Amazon Markets Surveillance Technology to Law Enforcement

Amazon, one of many tech companies that have called for reform of government surveillance, is selling facial recognition services to cops.
A police officer wears a body camera during an anti-Donald Trump protest in Cleveland

Amazon is marketing a facial recognition service to law enforcement, according to documents obtained by the American Civil Liberties Union.

Marketing materials for the service, known as Rekognition, tout its ability to identify and track “people of interest,” scan images against a massive database of faces, and monitor “all faces in group photos, crowded events, and public places”—such as airports or protests.

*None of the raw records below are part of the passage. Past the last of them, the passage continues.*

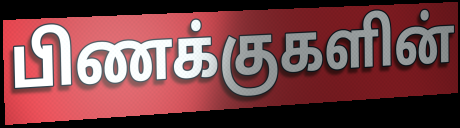
பிணக்குகளின்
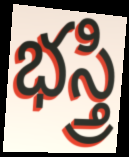
భస్త్రి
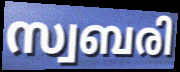
സ്വബരി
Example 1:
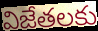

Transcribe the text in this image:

విజేతలకు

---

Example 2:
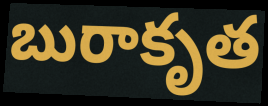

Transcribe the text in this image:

బురాకృత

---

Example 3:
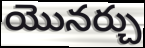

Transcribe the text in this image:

యొనర్చు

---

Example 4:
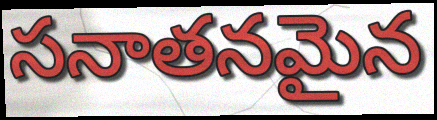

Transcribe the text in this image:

సనాతనమైన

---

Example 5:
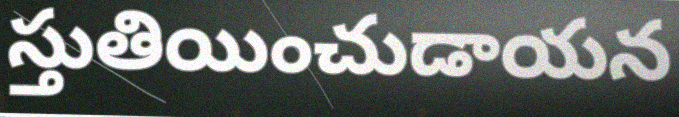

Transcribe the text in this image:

స్తుతియించుడాయన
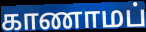
காணாமப்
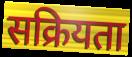
सक्रियता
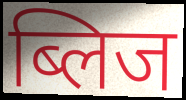
ब्लिज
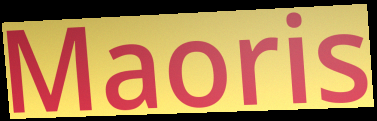
Maoris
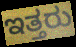
ಇತ್ತರು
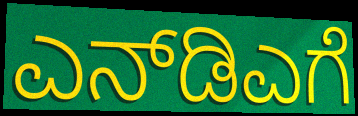
ಎನ್‌ಡಿಎಗೆ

Amazon is already working with customers to implement Rekognition, providing troubleshooting and consulting services. Records requests to two Rekognition customers—the city of Orlando and Oregon’s Washington County Sheriff’s Office—suggest that neither municipality notified the public or implemented rules for the service’s use to protect citizens’ civil rights. Internal emails show that at least one employee in Washington County warned that the “ACLU might consider this the government getting in bed with big data.”

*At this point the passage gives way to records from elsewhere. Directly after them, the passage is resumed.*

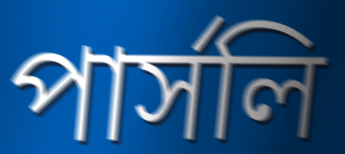
পার্সলি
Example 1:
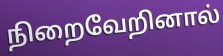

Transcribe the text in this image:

நிறைவேறினால்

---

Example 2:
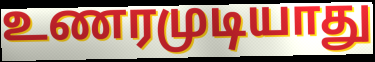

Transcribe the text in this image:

உணரமுடியாது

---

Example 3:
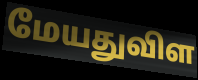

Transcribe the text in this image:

மேயதுவிள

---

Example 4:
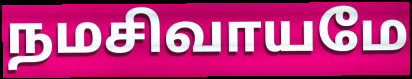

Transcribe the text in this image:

நமசிவாயமே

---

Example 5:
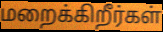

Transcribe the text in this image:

மறைக்கிறீர்கள்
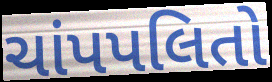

The technology is ripe for abuse, according to the ACLU.

“If police body cameras, for example, were outfitted with facial recognition, devices intended for officer transparency and accountability would further transform into surveillance machines aimed at the public,” the ACLU wrote in a blog post Tuesday. “With this technology, police would be able to determine who attends protests. ICE could seek to continuously monitor immigrants as they embark on new lives.”

Law enforcement in both California and Arizona have expressed interest in Amazon’s Rekognition service as well.